Funds Will Offer Access to Equities with a Hedging Safety Guard

The Toews Corp. of Philadelphia is planning to launch two new mutual funds on Aug. 1 to take advantage of investors' desire for both access to equities and downside protection, the company announced today.

During rising markets, the Toews S&P 500 Hedged Index Fund and Toews Nasdaq 100 Hedged Index Fund will invest mostly in equities, and will closely track their respective indices. They will also invest in derivative instruments that attempt to track the performance of the S&P 500 and Nasdaq-100, respectively, such as index options, futures contracts and exchange-traded funds.

However, if markets begin to fall, a hedge is put in place, which tries to prevent further losses and seeks 'treasury rates of return,' according to the company.
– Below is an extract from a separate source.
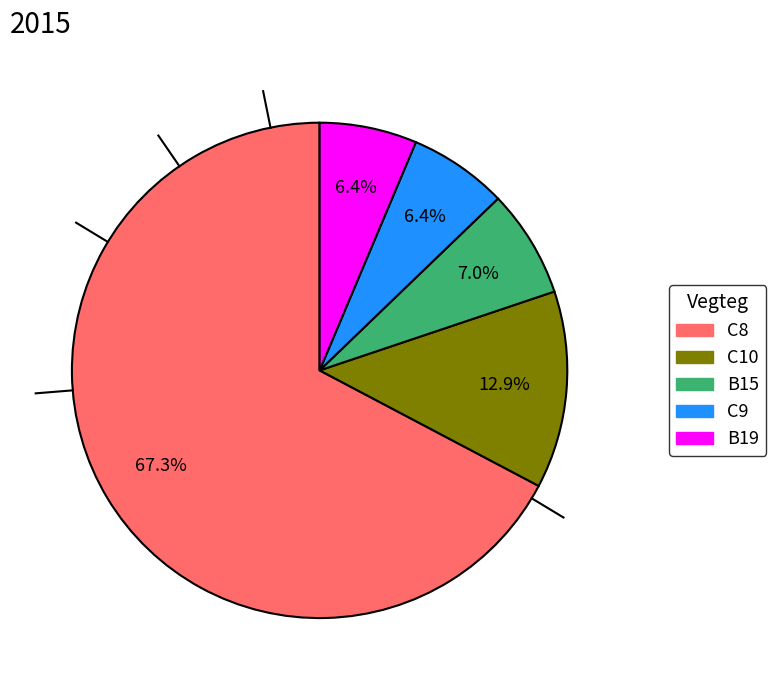

Which slice is the largest?

C8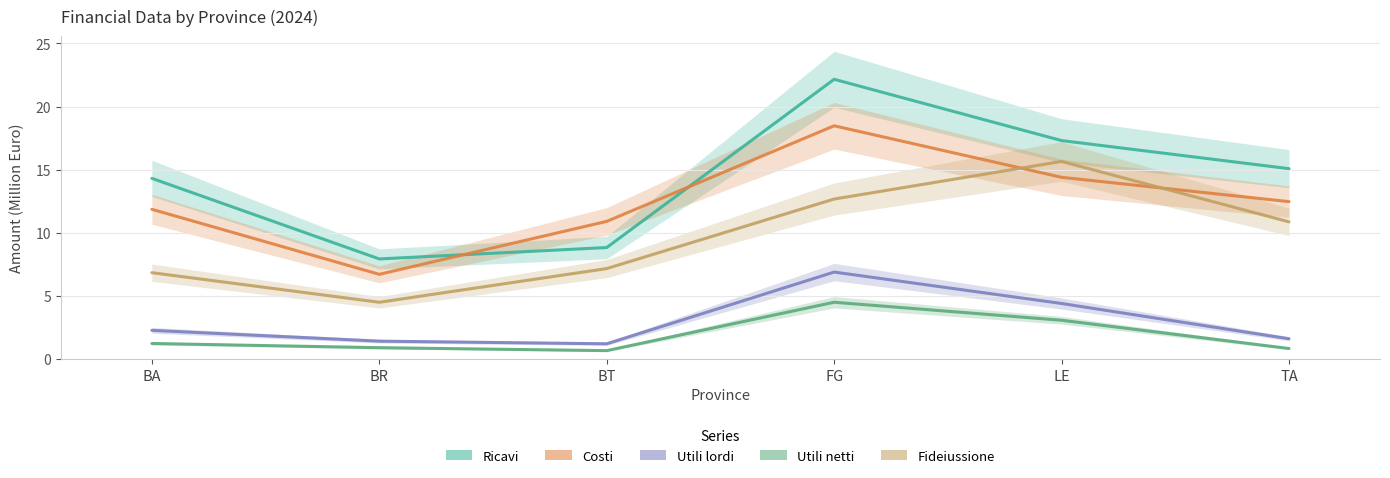

What is the minimum value for Utili netti?

0.7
The Toews Funds' hedging moves are based on signals from a proprietary system developed by Phillip Toews, the company's CEO. The system focuses on index price movements that historically have been associated with the beginning stages of negative and positive trends in the equity market and measures these indicators against current conditions.

The company maintains that virtually no significant stock market declines have occurred without warning, and so the Toews system interprets the preliminary period of small losses as a signal to hedge against declines in the stock market before extensive declines, according to the company.

'There are currently more than 8,000 mutual funds in the marketplace, and the Toews Funds are among the first to develop an investment philosophy that attempts to offer downside protection,' said Toews, in a statement. 'In our experience, investors rarely walk into their financial adviser's office and say, 'I want to beat a certain benchmark,'' according to a company statement. 'Instead, we think they tend to be looking for reasonable growth with limited risk of lossÂ…Certainly we would like to outperform benchmarks too. But we primarily work to allow investors access to stock market rates of return, without assuming all the risks of investing in the stock market, because we believe that's what people really want.'

Toews had $160 million in assets under management as of June 30, according to the company.